The Church of Santa Maria de Frari, built nearly six hundred years ago, is another edifice rich in artistic works and monuments. Here is a mausoleum erected to the doge Pesaro, who died in 1659, and of which all tourists speak; and well they may. It is a great marble temple, eighty feet high, its lower story of a sort of Moorish architecture, open; and in the centre sits a statue of the departed doge upon a sarcophagus upheld by dragons, while two obliging bronze skeletons hold in their bony hands scrolls for the purpose of revealing the virtues of the great departed to posterity. But this is not all of this remarkable monument. At the four corners of the pillars, upholding the temple, stand four huge Nubians carved in marble; their tunics are of white marble, their legs and faces black, and seen through rents in their white marble garments appears the black as of their skins—a novel effect of sculpture, most certainly.
The beautiful monument to Titian, completed in 1853, is another of the artistic wonders of this church. Upon a marble platform of three steps rises, first, a great marble base or pedestal about thirty feet long, at each end of which are seated two allegorical figures of men, with tablets upon which they have written inscriptions.
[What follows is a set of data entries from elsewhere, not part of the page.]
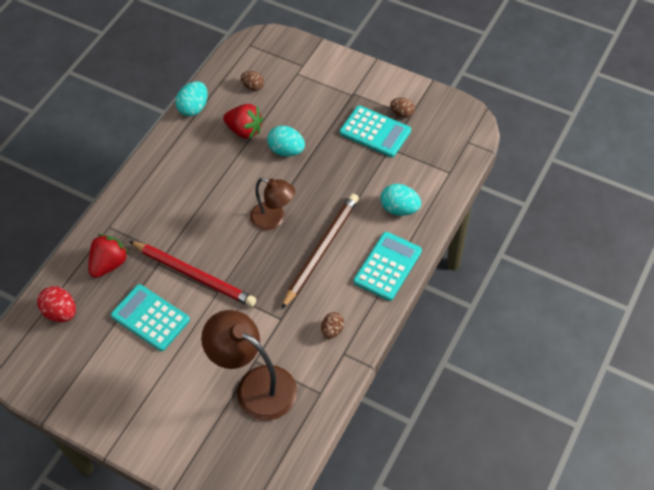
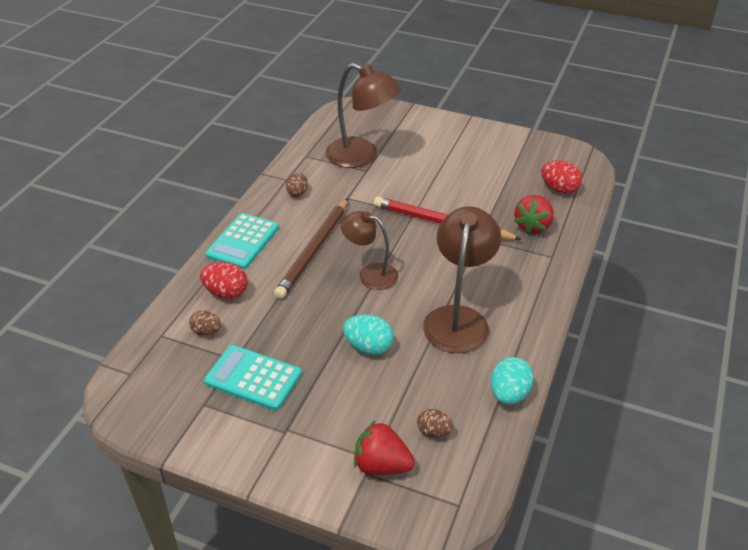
camera: 170 degrees right, 15 degrees down
(150, 318) = (472, 190): turquoise calculator -> none
(211, 170) = (458, 318): none -> brown lamp
(245, 130) = (429, 368): red strawberry -> red strawberry (381, 465)
(400, 209) = (226, 293): turquoise egg -> red egg
(402, 113) = (214, 406): brown egg -> brown egg (206, 331)

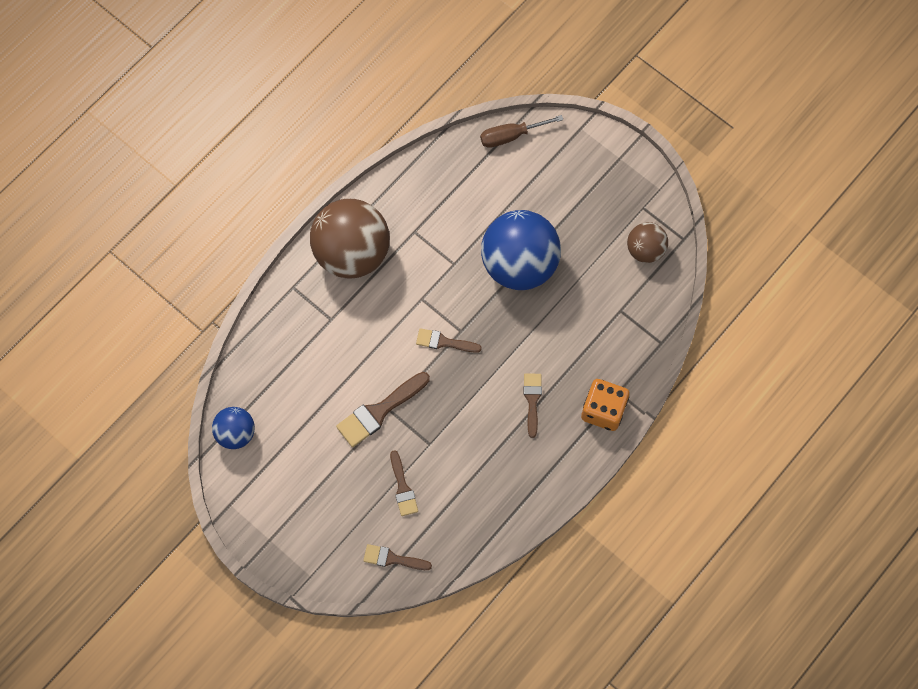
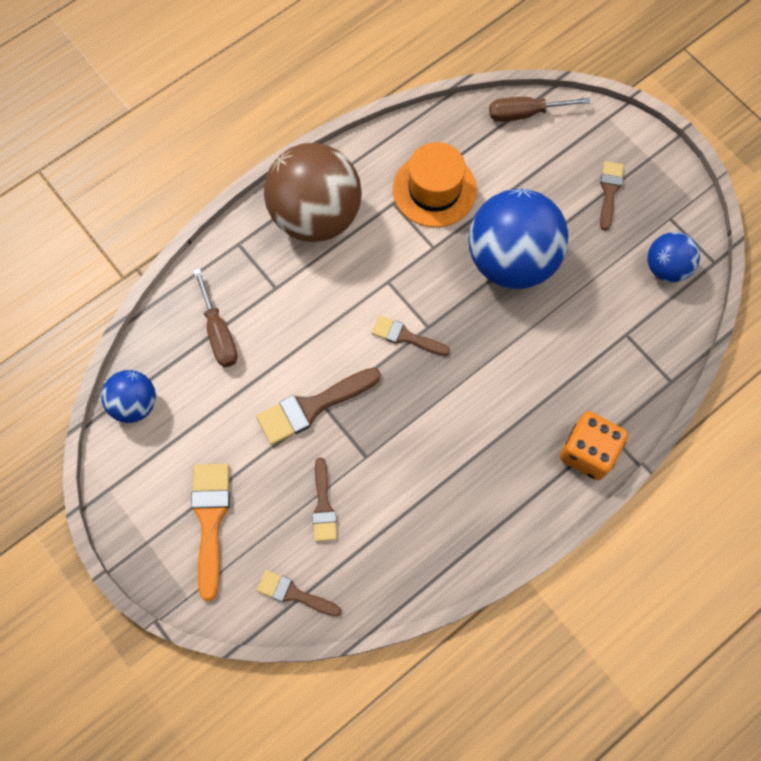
camera: 10 degrees right, 0 degrees up
(291, 364) = (218, 332): none -> brown screwdriver
(316, 514) = (210, 520): none -> orange brush
(446, 214) = (434, 189): none -> orange hat
(532, 400) = (501, 425): brown brush -> brown brush (609, 191)
(645, 250) = (666, 267): brown ball -> blue ball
One of the figures is of a man in the full vigor of life, and the other of extreme old age; between these two rises another huge pedestal or ornamental marble cornice, ten feet high, bearing upon its face two angels in bass-reliefs, supporting a wreath enclosing the names of Titian, and King Ferdinand, who completed the monument; upon this second pedestal four richly-decorated Corinthian columns support a lofty Corinthian canopy, looking, in fact, like the grand arched entrance to a temple, the centre being the widest, highest, and composed of an arch. Seated in the centre is a grand statue of the great artist, with the figure of an angel at his side; between, and at the sides of the tall columns supporting the canopy above, are colossal marble statues of four female allegorical figures, and on the background, behind these groups, upon the walls of this marble temple as it were, are sculptured elegant bass-reliefs of the painter's greatest works, the Assumption, Martyrdom of St. Lawrence, and Peter Martyr; upon the wings of the great arch, above the column supports, are other beautiful bass-reliefs, and surmounting the whole, the winged lion, in sculptured marble. The whole structure is very beautiful in its workmanship and elaborate in detail, the eight colossal statues finely done, the marble drapery strikingly natural. Even a picture of this elegant monument is something to study and admire, and to be able to stand before the structure itself is more than doubly gratifying.